Nous n'interprétons pas ton rêve. Nous lisons ce qu'il répète — et nous n'oublions pas le précédent.
Tu connais ce moment — sauf que celui-ci, tu n'en as pas tant émergé que refait surface. Une eau immobile, claire jusqu'au fond ; ou une vaste étendue calme qui retenait la lumière ; ou tu t'es agenouillé et tu as bu, et c'était froid et pur et exactement ce qu'il te fallait. Rien ne te poursuivait, rien n'est monté pour t'attirer par le fond. Tu t'es réveillé étrangement reposé et tu as porté ce calme jusqu'à la cuisine — et quelque part dans la matinée, tu t'es surpris à te demander ce que signifie une eau claire et immobile, et tu l'as tapé dans une barre de recherche.
Ce que dit la tradition. L'eau est le plus vieux symbole émotionnel qui soit, et les traditions sont inhabituellement précises sur l'eau claire : la clarté, la paix, la bonne fortune, une bénédiction en chemin — et boire une eau pure, lu comme absorber quelque chose qui nourrit, un savoir, une grâce, ou la vie même.
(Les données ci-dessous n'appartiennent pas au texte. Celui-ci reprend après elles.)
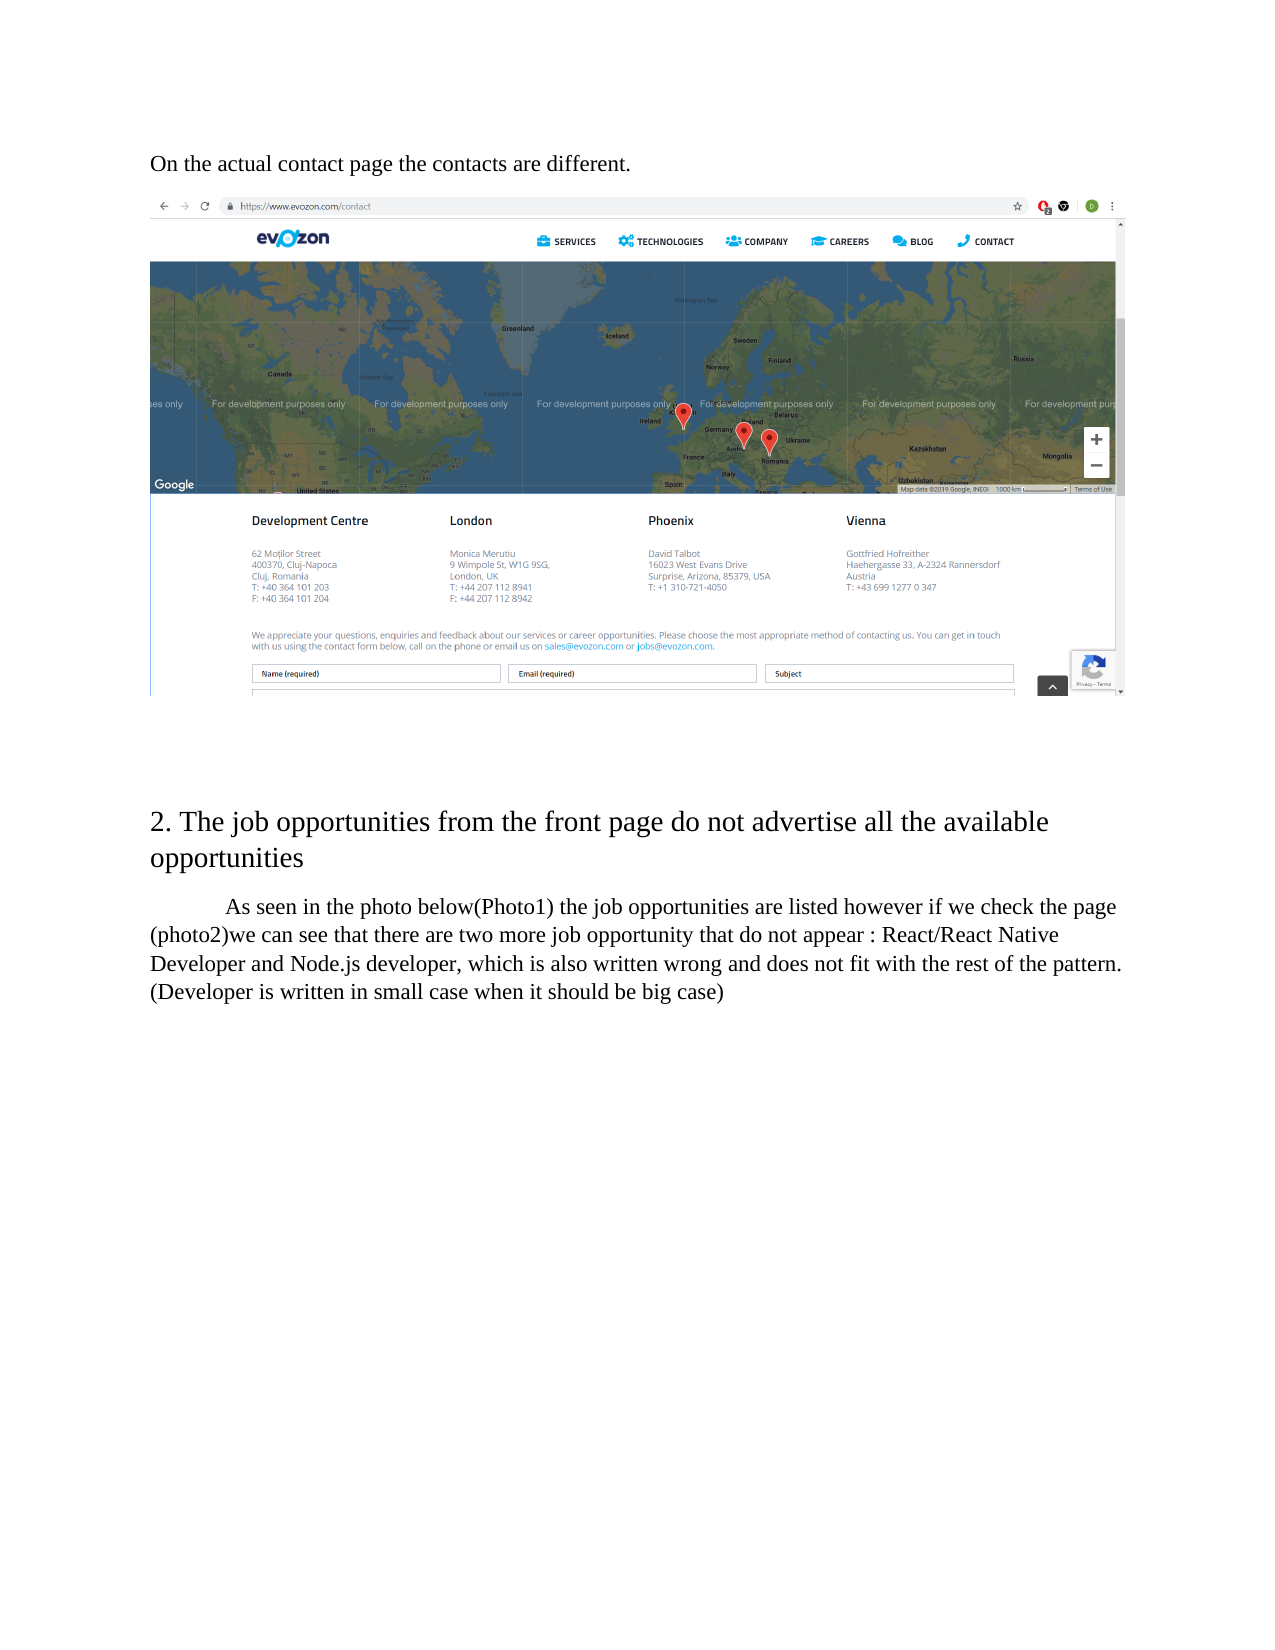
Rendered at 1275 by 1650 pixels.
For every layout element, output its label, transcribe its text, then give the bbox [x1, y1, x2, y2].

La plupart des livres tracent une frontière nette entre l'eau claire (bonne) et l'eau trouble (les ennuis). On n'est pas là pour se moquer de ces lectures — les traditions du rêve furent la première tentative de l'humanité pour prendre la nuit au sérieux, et prendre la nuit au sérieux, c'est exactement la raison d'être de cette page. Mais elles ont été bâties avant qu'on puisse regarder travailler un cerveau endormi. Aujourd'hui, on le peut — et à la fin de cette page, tu sauras pourquoi la science traite un rêve d'eau calme autrement qu'un rêve de noyade, et tu verras exactement où finit l'histoire générale et où commence la tienne.
Ce que ton cerveau faisait vraiment. Voici une honnêteté que la plupart des pages sur les rêves sautent : le principal récit évolutif du rêve — la simulation de menace, la proposition du neuroscientifique Antti Revonsuo selon laquelle les rêves répètent les dangers ancestraux — explique magnifiquement les crues et la noyade, et l'eau calme pas du tout. Un lac immobile n'est pas une menace. On pourrait étirer la théorie jusqu'à ce qu'elle rentre ; on ne le fera pas, car une théorie qui n'a jamais le droit d'échouer n'est pas de la science. L'eau calme correspond plutôt à la vision plus large vers laquelle une bonne partie du champ s'est déplacée : le rêve comme simulateur général — des menaces quand la saison menace, de la vie sociale la plupart du temps, et parfois d'un plutôt que d'un danger. Et remarque quel état celui-ci met en scène. L'eau fut la première nécessité autour de laquelle un corps a organisé toute sa carte — mais le rêve d'eau calme ne parle pas de sa quête. Il parle d'une surface au repos, d'une profondeur où le regard plonge, d'une soif étanchée. Dans la lecture du traitement des émotions — le sommeil abaissant en silence, pendant la nuit, la charge des sentiments du jour — une eau claire et immobile se lit comme le lendemain de ce travail, ou comme le manque de ce lendemain.